An interesting feature of investment trusts is that they have an inbuilt way of showing you whether they are in fashion or unloved. When trading at a significant premium to net asset value (NAV), this indicates a trust is in high demand. A trust trading at a discount suggests the reverse is true.

I am surprised at how many investors will purchase investment trusts at large premiums – a phenomenon recently seen with infrastructure trusts. That said, investment trusts can remain at a premium for prolonged periods. The Murray International Trust is a case in point.

Following a long period of consistent performance after Bruce Stout took over the trust in 2004, its discount gradually narrowed and moved to a premium in 2008. This peaked at over 10 per cent in 2013. It is now around 4 per cent after a few years of underperformance, though I believe it is still too early to buy the trust.

Mr Stout constructs the portfolio on a bottom-up basis (by analysing the prospects for individual companies). He recently outlined three main issues of concern. First, some areas of global government bond markets are trading with a negative yield (bond yields move inversely to prices, so when prices rise high enough, and yields fall, investors are in effect paying for the money they are lending to the issuer). He points out that this presents a significant issue in countries such as Germany, which does not have a culture of equity investment; many people are currently receiving no returns on their savings.

Second, he points to the negative returns from cash (after the impact of inflation), which he labels simply as theft. And third, he is concerned over falling inflation – while we are not yet seeing outright deflation, there is downward pressure on prices, with anaemic demand looking likely to prevail. Deflation could ultimately reduce corporate profitability.

Although Mr Stout must be one of the most experienced fund managers, he does not claim to know the exact consequences of these risks. But he does believe we are entering an environment where it will be extremely difficult to grow earnings and dividends. Companies have already done most of the cost-cutting they can, yet this can only do so much to improve profits and eventually they will need to invest for the future.

Reflecting this view, Mr Stout has reduced the trust's equity exposure to 98 per cent, from around 110 per cent in mid-2012 (his use of gearing has gradually been reduced as markets have risen).
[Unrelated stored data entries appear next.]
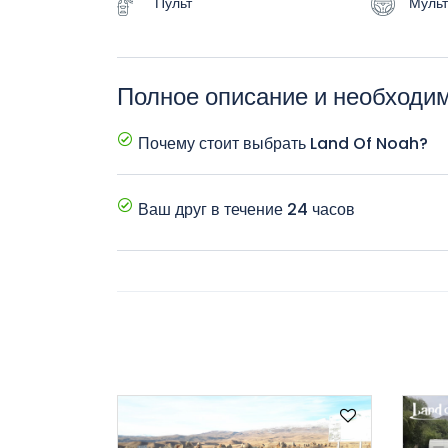
Пульт
Мульт
Полное описание и необход
Почему стоит выбрать Land Of Noah?
лучшие цены, новые автомобили, дополнительные
Ваш друг в течение 24 часов
Компания круглосуточно заботится о своих потре
а также получить любую информацию или помощь
ответственным лицом по техническим вопросам.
Over the past few years he has been far more cautious in his outlook for developed markets.

The US currently accounts for 15 per cent of the portfolio, with 11 per cent in the UK and 2 per cent in Japan. In the UK, with the general election looming, sterling weakness is a risk. It is a mystery to him why sterling has been so strong in recent years given the high budget deficit, but he believes the election could be the catalyst to change this.

Instead, the trust has held a bias towards Asia and emerging markets, which is why it has struggled slightly over the past couple of years as emerging markets have tended to underperform their developed market counterparts. He has invested 19 per cent in Asia and 18 per cent in Latin America. He expects the lower oil price should ease pressure on the currencies of countries such as Indonesia, India and South Africa.

Overall Mr Stout paints a bleak picture of the global economy and concludes that the only option is to continue holding a collection of businesses with good profit growth potential, trading at reasonable valuations. He has been recycling out of companies where valuations have become stretched, such as Nestlé, Johnson & Johnson, Novartis and Roche. Profits have mostly been recycled into existing holdings such as Nordea and Singapore Telecom.

Mr Stout joins a long line of fund managers who understandably believe the result of the current financial experiment will be a bad one. The bigger question for investors is if, and when, will there be an inflection point for a market correction.

I believe Mr Stout's capital preservation is prudent in this environment, while investors are currently receiving a yield of 4.2 per cent.